I go into Harriet's room and find her fussing in her crib, so I lift her out and change her into something clean. I bring her out, bouncing her in my arms as I tentatively rejoin Jackson in the kitchen.
"Were all like, 900 of these photos necessary to print?" he asks, raising his eyebrows as he looks up from the bunch of photos I came back with. He's flipping through them, shaking his head.
"Okay, maybe I went a little overboard," I say, shrugging.
"Maybe," he says, eyeing me.
"Yes, maybe."
"Obsessed," he mutters, and snorts.
"How can you not be obsessed with this?" I ask, and hold Harriet towards him. He lifts her out of my arms and kisses her cheeks, which makes her squeal at a decibel only a baby can reach.

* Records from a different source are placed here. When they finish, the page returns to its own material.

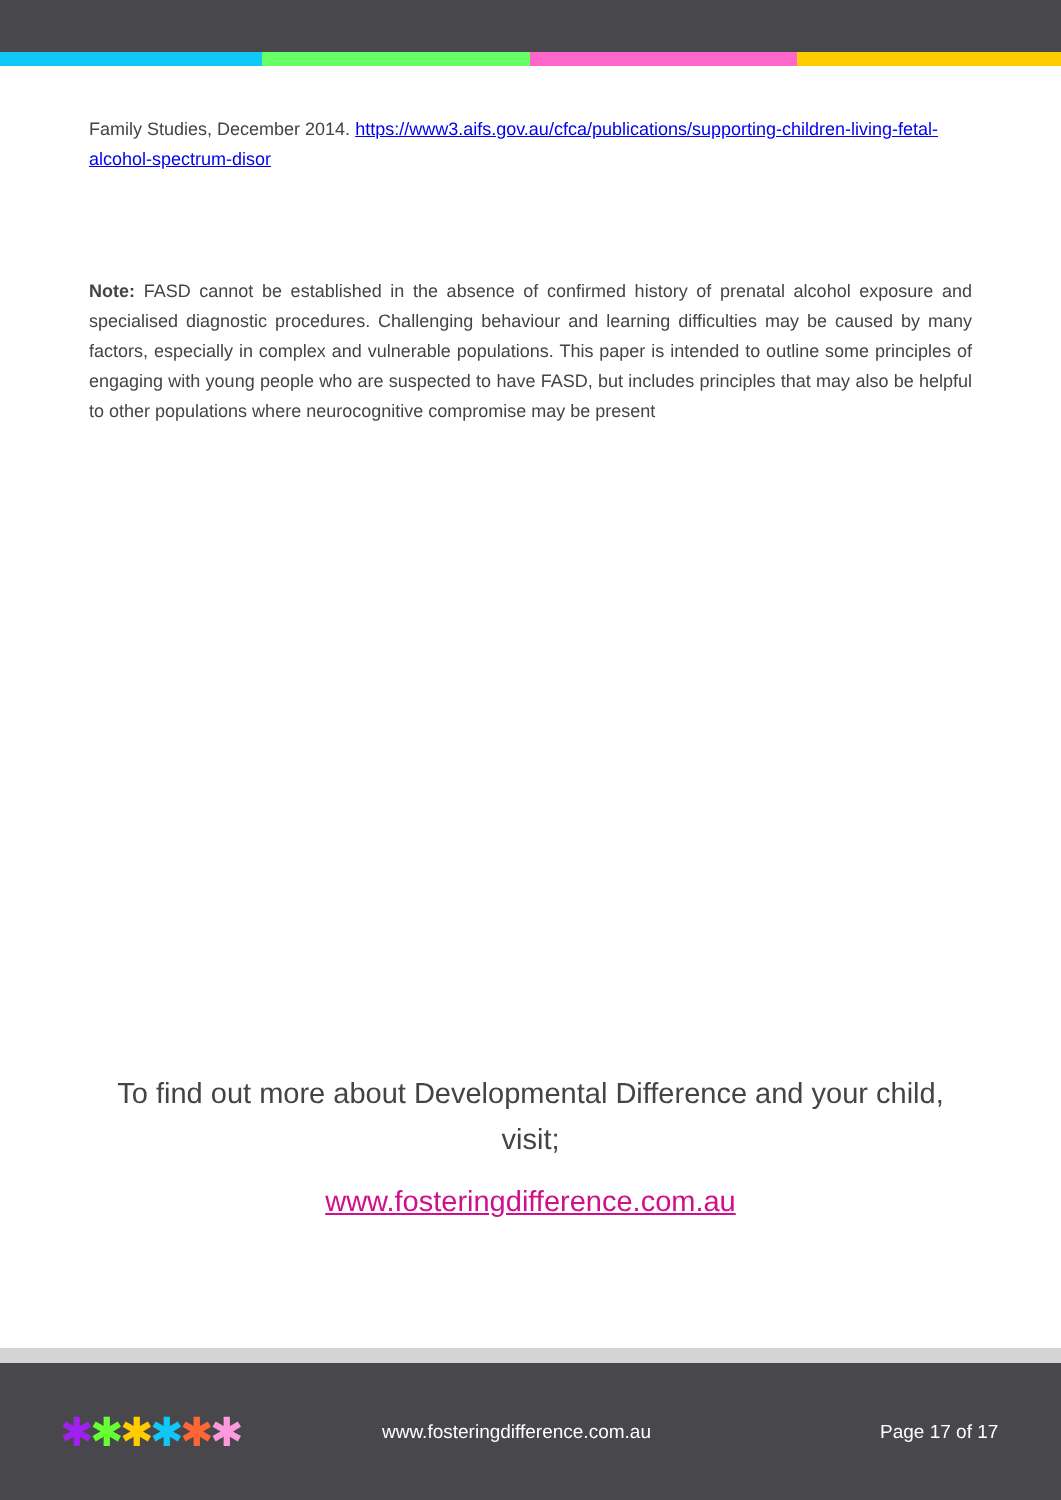Family Studies, December 2014. https://www3.aifs.gov.au/cfca/publications/supporting-children-living-fetal-alcohol-spectrum-disor
Note: FASD cannot be established in the absence of confirmed history of prenatal alcohol exposure and specialised diagnostic procedures. Challenging behaviour and learning difficulties may be caused by many factors, especially in complex and vulnerable populations. This paper is intended to outline some principles of engaging with young people who are suspected to have FASD, but includes principles that may also be helpful to other populations where neurocognitive compromise may be present
To find out more about Developmental Difference and your child,
visit;
www.fosteringdifference.com.au
✱✱✱✱✱✱
www.fosteringdifference.com.au Page 17 of 17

"Got me there," he says. "Here, go back to Mama, little baby. Daddy's gonna finish dinner."
I take Harriet back and exchange a quick glance with him. The moment that we just experienced has definitely passed, but I don't know what to make of us now. Are we going to pretend like it never happened? It's not like we can't talk about it with Harriet around; she's six months old. I swing her back and forth in front of me and then plop down on the couch, sitting her on my lap facing me.

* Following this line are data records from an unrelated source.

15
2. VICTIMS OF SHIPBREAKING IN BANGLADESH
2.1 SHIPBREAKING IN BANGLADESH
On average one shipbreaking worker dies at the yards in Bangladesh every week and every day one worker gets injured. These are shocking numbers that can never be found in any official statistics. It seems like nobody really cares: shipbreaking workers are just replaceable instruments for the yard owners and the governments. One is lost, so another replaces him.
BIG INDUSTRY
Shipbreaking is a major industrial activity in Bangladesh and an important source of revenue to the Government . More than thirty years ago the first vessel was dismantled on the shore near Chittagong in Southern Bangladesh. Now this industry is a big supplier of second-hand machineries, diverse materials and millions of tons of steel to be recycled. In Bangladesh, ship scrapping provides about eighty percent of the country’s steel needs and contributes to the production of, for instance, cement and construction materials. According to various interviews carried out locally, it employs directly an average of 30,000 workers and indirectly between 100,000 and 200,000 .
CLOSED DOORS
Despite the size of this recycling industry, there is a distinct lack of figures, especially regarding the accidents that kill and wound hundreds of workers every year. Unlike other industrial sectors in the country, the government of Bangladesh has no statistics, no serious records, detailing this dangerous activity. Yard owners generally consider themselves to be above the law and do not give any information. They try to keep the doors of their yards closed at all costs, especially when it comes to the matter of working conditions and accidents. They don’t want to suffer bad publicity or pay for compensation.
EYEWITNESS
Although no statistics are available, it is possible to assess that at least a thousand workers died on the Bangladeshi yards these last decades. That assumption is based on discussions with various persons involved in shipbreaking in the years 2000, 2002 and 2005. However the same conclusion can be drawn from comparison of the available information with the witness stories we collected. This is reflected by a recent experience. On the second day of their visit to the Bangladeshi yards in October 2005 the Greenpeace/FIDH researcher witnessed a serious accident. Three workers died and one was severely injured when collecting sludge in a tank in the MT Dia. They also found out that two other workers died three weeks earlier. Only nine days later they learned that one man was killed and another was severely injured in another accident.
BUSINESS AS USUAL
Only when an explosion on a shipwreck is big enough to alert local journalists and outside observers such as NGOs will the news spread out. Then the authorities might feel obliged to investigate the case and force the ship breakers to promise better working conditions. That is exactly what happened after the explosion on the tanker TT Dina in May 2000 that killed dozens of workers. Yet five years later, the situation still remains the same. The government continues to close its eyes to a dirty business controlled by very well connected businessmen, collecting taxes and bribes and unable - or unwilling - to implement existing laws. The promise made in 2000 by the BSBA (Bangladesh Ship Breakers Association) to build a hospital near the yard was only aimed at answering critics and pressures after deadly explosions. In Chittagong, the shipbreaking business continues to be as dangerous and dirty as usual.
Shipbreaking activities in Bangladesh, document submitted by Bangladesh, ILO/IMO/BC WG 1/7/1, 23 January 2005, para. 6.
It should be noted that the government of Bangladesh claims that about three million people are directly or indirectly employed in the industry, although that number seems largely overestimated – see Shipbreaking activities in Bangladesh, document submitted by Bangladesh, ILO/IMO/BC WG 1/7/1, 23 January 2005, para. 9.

"It needs to simmer," I hear Jackson say from the kitchen, and I make an affirmative sound in response. I only hear him in the very back of my mind, I'm much too concentrated on my other thoughts to be present in reality at the moment.

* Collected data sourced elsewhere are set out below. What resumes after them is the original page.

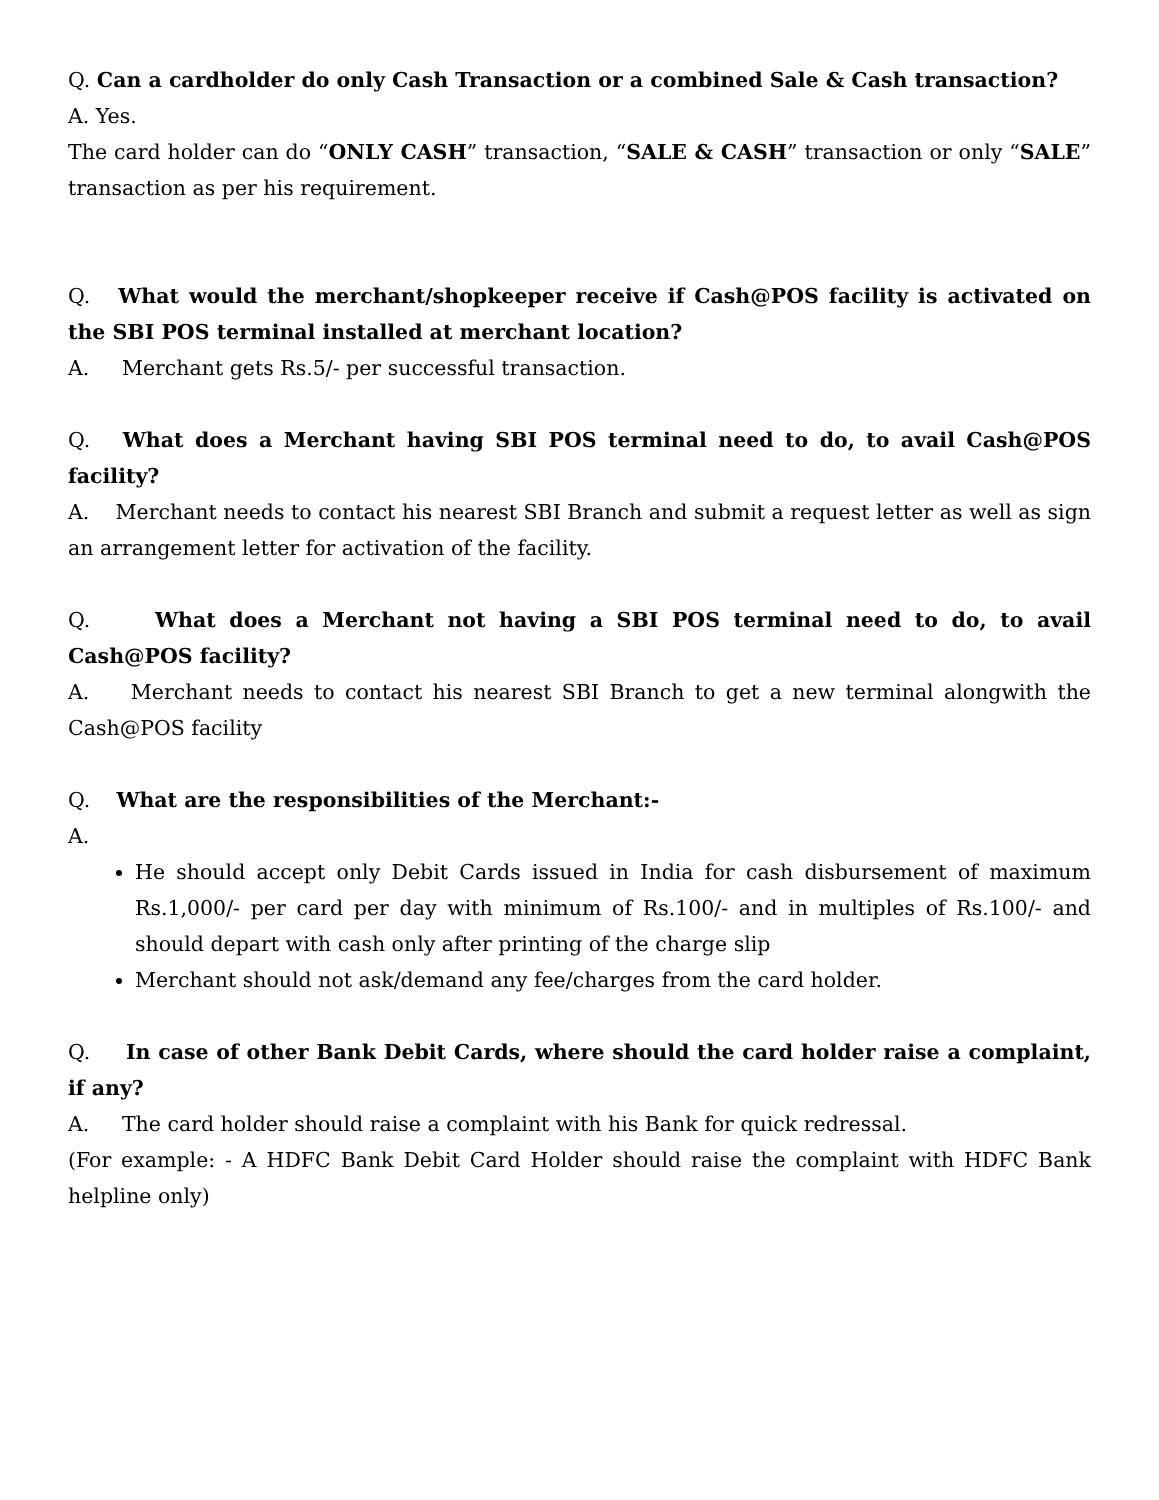Q. Can a cardholder do only Cash Transaction or a combined Sale & Cash transaction?
A. Yes.
The card holder can do “ONLY CASH” transaction, “SALE & CASH” transaction or only “SALE” transaction as per his requirement.
Q. What would the merchant/shopkeeper receive if Cash@POS facility is activated on the SBI POS terminal installed at merchant location?
A. Merchant gets Rs.5/- per successful transaction.
Q. What does a Merchant having SBI POS terminal need to do, to avail Cash@POS facility?
A. Merchant needs to contact his nearest SBI Branch and submit a request letter as well as sign an arrangement letter for activation of the facility.
Q. What does a Merchant not having a SBI POS terminal need to do, to avail Cash@POS facility?
A. Merchant needs to contact his nearest SBI Branch to get a new terminal alongwith the Cash@POS facility
Q. What are the responsibilities of the Merchant:-
A.
He should accept only Debit Cards issued in India for cash disbursement of maximum Rs.1,000/- per card per day with minimum of Rs.100/- and in multiples of Rs.100/- and should depart with cash only after printing of the charge slip
Merchant should not ask/demand any fee/charges from the card holder.
Q. In case of other Bank Debit Cards, where should the card holder raise a complaint, if any?
A. The card holder should raise a complaint with his Bank for quick redressal.
(For example: - A HDFC Bank Debit Card Holder should raise the complaint with HDFC Bank helpline only)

That kiss happened, right? And it was more than just a kiss, too. That was us from years ago; where we'd find each other during slow nights at the hospital and run to an on-call room or even a supply closet. Before marriage and definitely before divorce. I hardly remembered what it felt like to be so caught up in him, and now I don't know if remembering is a good or bad thing. I missed it so much, but now that I have a tiny taste of it, all I want is more. And I'm not sure if I'm going to get that.
Why would he do that? Why would I? I scold myself for being so wrapped up in something that I doubt he's even still thinking about. It was a mistake. He's not going to bring it up again. Everything is going to go back to the way it was before; silent, routine nights where we take shifts with the baby and watch the news because it's the only thing on TV that we can both stand. I like Jeopardy and he likes Law & Order, and there really isn't much of a compromise between those two things.
I take Harriet's hands in my own and vaguely sense Jackson walk into the room behind us. Her eyes track him as he walks around the couch, and I wait for him to sit down on his spot on the opposite end.
He walks past it, though, and gets closer to me. Before I can even ask what he's doing, he collapses onto my cushion; we're so close that our shoulders brush. He looks over, meets my eyes with a glint in his, and asks, "Do you wanna turn on Jeopardy?"